Work to be completed:
Copy the records below in full and leave every image out of the copy.

Extracted records
<<<<
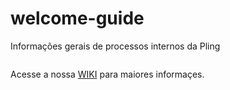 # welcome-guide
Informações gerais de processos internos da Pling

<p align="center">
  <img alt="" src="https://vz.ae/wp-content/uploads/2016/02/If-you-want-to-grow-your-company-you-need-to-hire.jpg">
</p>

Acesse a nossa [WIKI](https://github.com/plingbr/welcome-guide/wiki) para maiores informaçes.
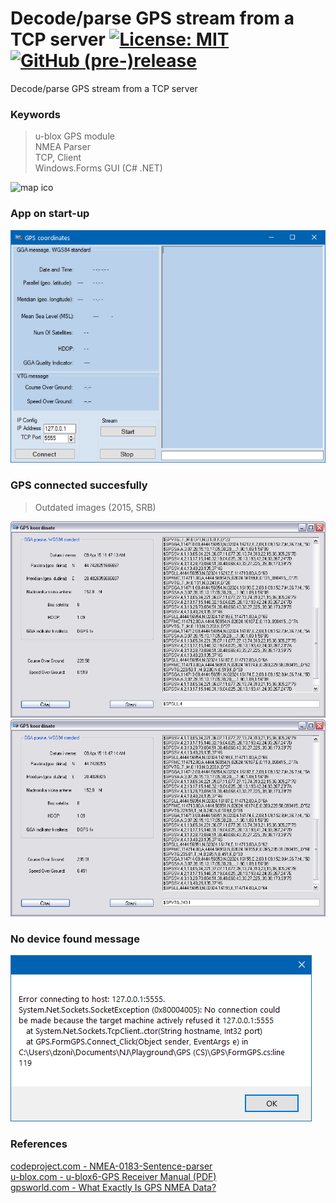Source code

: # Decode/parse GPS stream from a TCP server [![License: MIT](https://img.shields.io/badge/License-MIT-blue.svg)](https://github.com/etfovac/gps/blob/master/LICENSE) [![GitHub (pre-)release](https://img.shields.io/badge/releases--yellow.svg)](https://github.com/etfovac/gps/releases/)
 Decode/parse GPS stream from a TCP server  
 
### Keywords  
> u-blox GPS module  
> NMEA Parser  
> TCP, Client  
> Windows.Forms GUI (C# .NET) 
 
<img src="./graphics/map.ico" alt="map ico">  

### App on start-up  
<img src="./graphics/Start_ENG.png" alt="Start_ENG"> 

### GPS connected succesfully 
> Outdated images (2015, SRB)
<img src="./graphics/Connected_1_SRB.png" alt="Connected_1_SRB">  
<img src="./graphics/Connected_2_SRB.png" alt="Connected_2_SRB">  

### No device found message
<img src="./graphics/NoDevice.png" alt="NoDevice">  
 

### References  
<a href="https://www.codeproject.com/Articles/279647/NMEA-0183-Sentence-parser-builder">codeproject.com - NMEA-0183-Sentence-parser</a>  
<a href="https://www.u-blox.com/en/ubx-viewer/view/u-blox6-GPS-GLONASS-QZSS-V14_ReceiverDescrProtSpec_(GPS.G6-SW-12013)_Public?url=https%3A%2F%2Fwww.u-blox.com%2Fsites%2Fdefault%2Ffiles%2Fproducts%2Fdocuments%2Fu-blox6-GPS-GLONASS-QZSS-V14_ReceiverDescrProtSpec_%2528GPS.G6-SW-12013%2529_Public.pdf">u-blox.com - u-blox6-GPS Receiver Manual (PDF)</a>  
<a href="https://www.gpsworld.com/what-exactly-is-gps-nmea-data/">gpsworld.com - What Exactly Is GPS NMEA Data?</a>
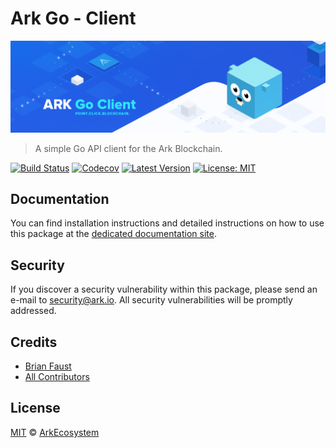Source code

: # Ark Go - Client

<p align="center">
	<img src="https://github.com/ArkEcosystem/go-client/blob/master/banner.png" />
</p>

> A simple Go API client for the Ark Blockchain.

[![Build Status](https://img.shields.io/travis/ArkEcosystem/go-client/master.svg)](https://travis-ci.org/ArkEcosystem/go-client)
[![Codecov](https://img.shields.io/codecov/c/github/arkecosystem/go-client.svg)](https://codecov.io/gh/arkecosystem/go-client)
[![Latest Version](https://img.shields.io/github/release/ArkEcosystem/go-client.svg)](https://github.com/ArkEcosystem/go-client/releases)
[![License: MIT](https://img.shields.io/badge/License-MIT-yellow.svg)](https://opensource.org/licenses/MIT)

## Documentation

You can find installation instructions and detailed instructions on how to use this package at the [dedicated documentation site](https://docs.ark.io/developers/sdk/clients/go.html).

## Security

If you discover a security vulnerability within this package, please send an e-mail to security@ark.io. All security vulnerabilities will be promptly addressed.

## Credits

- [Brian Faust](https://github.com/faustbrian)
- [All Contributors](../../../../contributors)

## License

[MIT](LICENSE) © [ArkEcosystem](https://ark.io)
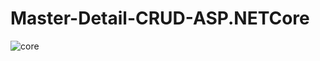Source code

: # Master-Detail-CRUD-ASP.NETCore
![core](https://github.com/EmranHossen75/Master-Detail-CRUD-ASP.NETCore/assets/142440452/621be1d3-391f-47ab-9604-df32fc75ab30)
>>>>
Written solution:
 # welcome-guide
Informações gerais de processos internos da Pling

<p align="center">
  <img alt="" src="https://vz.ae/wp-content/uploads/2016/02/If-you-want-to-grow-your-company-you-need-to-hire.jpg">
</p>

Acesse a nossa [WIKI](https://github.com/plingbr/welcome-guide/wiki) para maiores informaçes.
Source code

: # Decode/parse GPS stream from a TCP server [![License: MIT](https://img.shields.io/badge/License-MIT-blue.svg)](https://github.com/etfovac/gps/blob/master/LICENSE) [![GitHub (pre-)release](https://img.shields.io/badge/releases--yellow.svg)](https://github.com/etfovac/gps/releases/)
 Decode/parse GPS stream from a TCP server  
 
### Keywords  
> u-blox GPS module  
> NMEA Parser  
> TCP, Client  
> Windows.Forms GUI (C# .NET) 
 
<img src="./graphics/map.ico" alt="map ico">  

### App on start-up  
<img src="./graphics/Start_ENG.png" alt="Start_ENG"> 

### GPS connected succesfully 
> Outdated images (2015, SRB)
<img src="./graphics/Connected_1_SRB.png" alt="Connected_1_SRB">  
<img src="./graphics/Connected_2_SRB.png" alt="Connected_2_SRB">  

### No device found message
<img src="./graphics/NoDevice.png" alt="NoDevice">  
 

### References  
<a href="https://www.codeproject.com/Articles/279647/NMEA-0183-Sentence-parser-builder">codeproject.com - NMEA-0183-Sentence-parser</a>  
<a href="https://www.u-blox.com/en/ubx-viewer/view/u-blox6-GPS-GLONASS-QZSS-V14_ReceiverDescrProtSpec_(GPS.G6-SW-12013)_Public?url=https%3A%2F%2Fwww.u-blox.com%2Fsites%2Fdefault%2Ffiles%2Fproducts%2Fdocuments%2Fu-blox6-GPS-GLONASS-QZSS-V14_ReceiverDescrProtSpec_%2528GPS.G6-SW-12013%2529_Public.pdf">u-blox.com - u-blox6-GPS Receiver Manual (PDF)</a>  
<a href="https://www.gpsworld.com/what-exactly-is-gps-nmea-data/">gpsworld.com - What Exactly Is GPS NMEA Data?</a>
Source code

: # Ark Go - Client

<p align="center">
	<img src="https://github.com/ArkEcosystem/go-client/blob/master/banner.png" />
</p>

> A simple Go API client for the Ark Blockchain.

[![Build Status](https://img.shields.io/travis/ArkEcosystem/go-client/master.svg)](https://travis-ci.org/ArkEcosystem/go-client)
[![Codecov](https://img.shields.io/codecov/c/github/arkecosystem/go-client.svg)](https://codecov.io/gh/arkecosystem/go-client)
[![Latest Version](https://img.shields.io/github/release/ArkEcosystem/go-client.svg)](https://github.com/ArkEcosystem/go-client/releases)
[![License: MIT](https://img.shields.io/badge/License-MIT-yellow.svg)](https://opensource.org/licenses/MIT)

## Documentation

You can find installation instructions and detailed instructions on how to use this package at the [dedicated documentation site](https://docs.ark.io/developers/sdk/clients/go.html).

## Security

If you discover a security vulnerability within this package, please send an e-mail to security@ark.io. All security vulnerabilities will be promptly addressed.

## Credits

- [Brian Faust](https://github.com/faustbrian)
- [All Contributors](../../../../contributors)

## License

[MIT](LICENSE) © [ArkEcosystem](https://ark.io)
Source code

: # Master-Detail-CRUD-ASP.NETCore
![core](https://github.com/EmranHossen75/Master-Detail-CRUD-ASP.NETCore/assets/142440452/621be1d3-391f-47ab-9604-df32fc75ab30)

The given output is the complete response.